* _Çalışma Metni_:
★ ★ ★

T.C.

UYUŞMAZLIK MAHKEMESİ

 

ESAS NO       : 2019/74

KARAR NO   : 2019/160      

KARAR TR    : 25/02/2019

 

ÖZET: Ülkemize sigortasız girişine izin verildiği iddia edilen yabancı plakalı TIR ve dorsesinin karıştığı kaza nedeniyle davacıların uğradıkları ileri sürülen maddi ve manevi zararın tazmini istemiyle açılan davanın, 2918 sayılı Yasanın 19.01.2011 tarihinde yürürlüğe giren 110. maddesi kapsamında ADLİ YARGI YERİNDE çözümlenmesi gerektiği hk.

 

 

 

 

 

K A R A R

 

          Davacılar                                               : 1-T. B. 2-S. B. 3-A. N. B. 4-B. B.5-H. B. 6-T. B.

          Vekilleri                         : Av. H. G.

          Davalı                                                  : Gümrük ve Ticaret Bakanlığı

          Vekili                                                      : Av. Y. Ş.

 

          O L A Y                        :Davacılar vekili dava dilekçesinde özetle; davacılardan Semahat Birdal'ın yaşam boyu sakat kaldığı ve oğlu Muhammet Birdal'ın vefat ettiği trafik kazasında, ülkeye sigortasız tırın ve buna bağlı dorsenin geçişine izin veren davalı idarenin hizmet kusuru bulunduğu ileri sürülerek, Davacı Semahat Birdal için ömür boyu sakat kalması nedeni ile tedavi gideri için 1.000,00 TL maddi tazminat, hayatı idame ettirememesi nedeniyle 250.000,00 TL manevi tazminat, vefat eden çocuğunun üzüntüsü için 150.000,00 TL manevi tazminat, davacı Taner Birdal' için eşi Semahat’ın ömür boyu sakat kalması nedeniyle 250.000,00 TL manevi tazminat, vefat eden çocuğunun üzüntüsü için 100.000,00 TL manevi tazminat, davacılar, Tayip Birdal, Ali Naim Birdal, Büşra Birdal ve Hatice Birdal'ın annelerinin sürekli yatağa bağımlı kalacağından dolayı kendilerine ayrı ayrı 50.000,00 TL maddi, 50.000,00 TL manevi tazminata olay tarihinden itibaren işleyecek reeskont faizi ile birlikte hükmedilmesi istemiyle 14/08/2017 tarihinde adli yargı yerinde dava açmıştır.

★ ★ ★

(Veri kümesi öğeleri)
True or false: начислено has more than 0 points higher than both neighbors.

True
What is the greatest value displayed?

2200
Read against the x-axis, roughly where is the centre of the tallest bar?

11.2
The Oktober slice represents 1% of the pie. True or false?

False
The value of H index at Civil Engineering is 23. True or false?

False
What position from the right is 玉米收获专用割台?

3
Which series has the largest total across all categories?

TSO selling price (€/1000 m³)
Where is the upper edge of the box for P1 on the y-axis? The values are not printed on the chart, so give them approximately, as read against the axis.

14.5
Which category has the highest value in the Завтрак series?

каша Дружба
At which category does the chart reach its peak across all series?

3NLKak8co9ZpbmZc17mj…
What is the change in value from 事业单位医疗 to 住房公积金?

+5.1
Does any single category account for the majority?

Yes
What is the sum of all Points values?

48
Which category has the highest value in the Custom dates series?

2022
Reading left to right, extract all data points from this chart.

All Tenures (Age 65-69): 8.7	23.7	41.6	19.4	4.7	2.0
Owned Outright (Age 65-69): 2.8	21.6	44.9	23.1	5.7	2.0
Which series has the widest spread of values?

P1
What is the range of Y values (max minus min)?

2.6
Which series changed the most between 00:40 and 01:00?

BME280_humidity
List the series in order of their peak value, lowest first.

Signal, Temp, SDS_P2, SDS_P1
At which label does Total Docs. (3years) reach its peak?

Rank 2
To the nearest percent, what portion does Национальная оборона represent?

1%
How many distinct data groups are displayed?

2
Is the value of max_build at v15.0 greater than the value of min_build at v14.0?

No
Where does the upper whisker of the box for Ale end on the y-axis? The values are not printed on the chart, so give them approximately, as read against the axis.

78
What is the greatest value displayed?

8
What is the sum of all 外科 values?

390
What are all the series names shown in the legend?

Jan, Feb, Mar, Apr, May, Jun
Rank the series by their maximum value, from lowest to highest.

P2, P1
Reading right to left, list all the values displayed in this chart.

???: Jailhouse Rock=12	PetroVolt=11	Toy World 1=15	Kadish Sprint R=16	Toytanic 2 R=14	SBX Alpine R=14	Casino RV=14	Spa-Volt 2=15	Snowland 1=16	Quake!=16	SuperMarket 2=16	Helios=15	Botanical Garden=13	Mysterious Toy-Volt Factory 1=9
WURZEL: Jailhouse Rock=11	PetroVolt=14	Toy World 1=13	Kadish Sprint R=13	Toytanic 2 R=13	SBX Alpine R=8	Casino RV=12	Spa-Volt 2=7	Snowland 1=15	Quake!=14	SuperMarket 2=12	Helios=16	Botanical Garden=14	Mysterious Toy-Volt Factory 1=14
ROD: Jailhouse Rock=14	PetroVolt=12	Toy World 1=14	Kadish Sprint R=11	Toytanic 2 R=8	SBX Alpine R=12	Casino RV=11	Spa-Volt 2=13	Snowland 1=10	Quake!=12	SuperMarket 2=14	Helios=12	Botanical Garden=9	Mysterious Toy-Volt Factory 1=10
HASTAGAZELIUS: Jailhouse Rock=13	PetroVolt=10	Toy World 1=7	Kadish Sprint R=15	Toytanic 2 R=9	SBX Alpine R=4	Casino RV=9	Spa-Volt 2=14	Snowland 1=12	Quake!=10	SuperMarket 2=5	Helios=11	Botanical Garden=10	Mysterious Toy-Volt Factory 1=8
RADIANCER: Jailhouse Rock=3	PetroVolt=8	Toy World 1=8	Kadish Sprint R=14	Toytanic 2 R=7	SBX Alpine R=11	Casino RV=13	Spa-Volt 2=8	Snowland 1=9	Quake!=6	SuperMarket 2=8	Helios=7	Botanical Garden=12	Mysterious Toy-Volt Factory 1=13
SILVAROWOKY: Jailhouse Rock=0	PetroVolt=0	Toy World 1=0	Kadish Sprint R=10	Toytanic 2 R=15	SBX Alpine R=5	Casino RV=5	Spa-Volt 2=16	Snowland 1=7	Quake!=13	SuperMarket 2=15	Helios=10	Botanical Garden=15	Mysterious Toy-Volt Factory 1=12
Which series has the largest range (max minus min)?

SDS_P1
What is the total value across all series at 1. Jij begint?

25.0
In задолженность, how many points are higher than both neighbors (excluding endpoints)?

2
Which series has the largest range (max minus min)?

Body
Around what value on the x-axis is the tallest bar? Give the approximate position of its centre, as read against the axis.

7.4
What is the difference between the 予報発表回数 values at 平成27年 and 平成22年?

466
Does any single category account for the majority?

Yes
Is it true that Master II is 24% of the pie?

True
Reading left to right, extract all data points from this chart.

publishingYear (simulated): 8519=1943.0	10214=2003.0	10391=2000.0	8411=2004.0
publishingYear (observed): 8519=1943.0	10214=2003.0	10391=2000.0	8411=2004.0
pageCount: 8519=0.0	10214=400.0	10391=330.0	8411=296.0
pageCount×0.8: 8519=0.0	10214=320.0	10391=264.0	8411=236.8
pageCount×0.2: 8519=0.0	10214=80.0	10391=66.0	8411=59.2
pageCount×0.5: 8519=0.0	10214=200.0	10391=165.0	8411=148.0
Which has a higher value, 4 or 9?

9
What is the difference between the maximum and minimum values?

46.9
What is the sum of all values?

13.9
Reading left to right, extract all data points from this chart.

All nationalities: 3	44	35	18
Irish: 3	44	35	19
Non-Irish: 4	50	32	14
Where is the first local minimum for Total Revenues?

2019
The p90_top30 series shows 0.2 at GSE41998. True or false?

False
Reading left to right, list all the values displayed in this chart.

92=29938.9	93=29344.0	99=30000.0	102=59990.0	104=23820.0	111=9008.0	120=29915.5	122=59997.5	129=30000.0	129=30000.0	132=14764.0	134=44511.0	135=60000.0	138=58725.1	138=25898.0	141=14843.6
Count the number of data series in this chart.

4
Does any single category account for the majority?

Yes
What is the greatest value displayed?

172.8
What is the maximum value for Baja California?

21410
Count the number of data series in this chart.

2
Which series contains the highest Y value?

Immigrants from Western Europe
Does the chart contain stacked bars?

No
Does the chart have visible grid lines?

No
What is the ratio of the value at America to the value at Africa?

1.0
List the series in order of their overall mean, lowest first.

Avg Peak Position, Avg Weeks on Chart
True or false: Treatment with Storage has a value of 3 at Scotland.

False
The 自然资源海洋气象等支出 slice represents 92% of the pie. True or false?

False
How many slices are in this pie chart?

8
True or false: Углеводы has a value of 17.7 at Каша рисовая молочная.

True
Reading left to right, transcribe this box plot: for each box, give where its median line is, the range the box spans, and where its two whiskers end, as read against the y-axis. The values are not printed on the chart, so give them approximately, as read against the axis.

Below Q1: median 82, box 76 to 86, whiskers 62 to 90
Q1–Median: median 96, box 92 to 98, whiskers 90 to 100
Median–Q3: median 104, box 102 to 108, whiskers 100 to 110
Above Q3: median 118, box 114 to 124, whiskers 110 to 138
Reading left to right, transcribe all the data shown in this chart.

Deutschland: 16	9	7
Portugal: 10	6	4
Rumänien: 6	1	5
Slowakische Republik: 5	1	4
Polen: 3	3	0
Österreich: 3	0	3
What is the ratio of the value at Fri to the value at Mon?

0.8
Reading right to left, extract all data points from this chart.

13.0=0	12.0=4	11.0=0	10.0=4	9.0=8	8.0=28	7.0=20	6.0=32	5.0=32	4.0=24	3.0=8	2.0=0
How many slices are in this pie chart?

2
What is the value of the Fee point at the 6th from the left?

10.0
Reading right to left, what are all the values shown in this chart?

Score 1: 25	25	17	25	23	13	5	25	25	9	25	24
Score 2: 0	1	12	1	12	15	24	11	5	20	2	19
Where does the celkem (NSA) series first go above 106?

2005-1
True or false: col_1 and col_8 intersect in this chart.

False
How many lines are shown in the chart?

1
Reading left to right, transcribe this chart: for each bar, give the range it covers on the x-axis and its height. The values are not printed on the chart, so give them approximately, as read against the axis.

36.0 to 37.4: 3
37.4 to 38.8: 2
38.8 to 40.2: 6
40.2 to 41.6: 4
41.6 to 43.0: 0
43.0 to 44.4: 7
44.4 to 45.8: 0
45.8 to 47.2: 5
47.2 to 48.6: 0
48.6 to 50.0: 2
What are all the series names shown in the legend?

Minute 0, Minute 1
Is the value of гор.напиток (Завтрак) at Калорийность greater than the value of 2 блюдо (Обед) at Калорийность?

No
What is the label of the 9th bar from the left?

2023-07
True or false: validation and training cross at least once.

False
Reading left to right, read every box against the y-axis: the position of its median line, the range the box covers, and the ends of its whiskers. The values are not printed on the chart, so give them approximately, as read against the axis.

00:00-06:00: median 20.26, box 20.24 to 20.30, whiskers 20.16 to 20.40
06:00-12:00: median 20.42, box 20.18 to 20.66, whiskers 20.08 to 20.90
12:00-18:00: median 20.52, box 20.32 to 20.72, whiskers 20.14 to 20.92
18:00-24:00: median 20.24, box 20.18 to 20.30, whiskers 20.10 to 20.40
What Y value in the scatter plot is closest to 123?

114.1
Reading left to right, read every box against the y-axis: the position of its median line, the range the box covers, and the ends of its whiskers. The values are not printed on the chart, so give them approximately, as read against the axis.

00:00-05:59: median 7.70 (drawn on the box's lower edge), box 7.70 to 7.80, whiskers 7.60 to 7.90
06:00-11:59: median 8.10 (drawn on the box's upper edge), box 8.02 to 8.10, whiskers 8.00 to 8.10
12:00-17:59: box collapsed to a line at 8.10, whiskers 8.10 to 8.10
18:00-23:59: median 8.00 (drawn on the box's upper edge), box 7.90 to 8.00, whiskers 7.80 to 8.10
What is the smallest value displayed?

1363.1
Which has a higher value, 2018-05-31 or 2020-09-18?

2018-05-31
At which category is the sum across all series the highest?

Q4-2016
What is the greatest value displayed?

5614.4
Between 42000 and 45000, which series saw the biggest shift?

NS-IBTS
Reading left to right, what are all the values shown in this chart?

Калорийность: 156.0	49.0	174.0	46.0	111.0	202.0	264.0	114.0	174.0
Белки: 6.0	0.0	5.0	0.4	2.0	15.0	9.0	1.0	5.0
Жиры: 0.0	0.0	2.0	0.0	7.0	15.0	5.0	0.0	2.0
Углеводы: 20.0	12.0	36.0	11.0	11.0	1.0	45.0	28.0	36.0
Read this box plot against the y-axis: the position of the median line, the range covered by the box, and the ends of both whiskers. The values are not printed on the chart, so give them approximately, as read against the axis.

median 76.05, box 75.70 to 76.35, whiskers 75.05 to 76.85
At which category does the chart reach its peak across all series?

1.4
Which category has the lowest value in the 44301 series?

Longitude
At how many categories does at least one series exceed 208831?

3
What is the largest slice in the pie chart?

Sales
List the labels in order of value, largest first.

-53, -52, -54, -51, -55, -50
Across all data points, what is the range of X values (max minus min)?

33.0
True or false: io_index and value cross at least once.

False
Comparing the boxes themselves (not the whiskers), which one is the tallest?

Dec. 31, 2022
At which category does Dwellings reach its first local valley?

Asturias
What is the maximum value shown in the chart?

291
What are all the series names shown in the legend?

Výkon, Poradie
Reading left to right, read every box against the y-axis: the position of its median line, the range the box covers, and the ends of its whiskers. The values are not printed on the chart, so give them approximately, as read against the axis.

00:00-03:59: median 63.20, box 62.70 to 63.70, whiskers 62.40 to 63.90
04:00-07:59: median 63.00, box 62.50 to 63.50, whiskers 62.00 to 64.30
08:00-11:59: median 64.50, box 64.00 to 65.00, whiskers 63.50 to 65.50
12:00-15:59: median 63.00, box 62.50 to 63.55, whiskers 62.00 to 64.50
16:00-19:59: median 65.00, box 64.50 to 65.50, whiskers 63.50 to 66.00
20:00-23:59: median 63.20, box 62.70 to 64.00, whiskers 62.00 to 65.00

★ ★ ★

* _Yazılı Görev 1_: Çalışma metnine göre davacılar adli yargı yerinde davayı hangi tarihte açmıştır?
* _Yazılı Görev 2_: Çalışma metnindeki şu cümleyi İngilizceye çeviriniz: "Ülkemize sigortasız girişine izin verildiği iddia edilen yabancı plakalı TIR ve dorsesinin karıştığı kaza nedeniyle davacıların uğradıkları ileri sürülen maddi ve manevi zararın tazmini istemiyle açılan davanın, 2918 sayılı Yasanın 19.01.2011 tarihinde yürürlüğe giren 110. maddesi kapsamında ADLİ YARGI YERİNDE çözümlenmesi gerektiği hk."

* _Cevap Alanı 1_: 14/08/2017 tarihinde.

* _Cevap Alanı 2_: Re: the requirement that the action brought for compensation of the pecuniary and non-pecuniary damage allegedly suffered by the plaintiffs due to an accident involving a foreign-plated truck and its trailer, which were allegedly allowed to enter our country without insurance, be resolved in the ORDINARY JUDICIARY under Article 110 of Law No. 2918, which entered into force on 19.01.2011.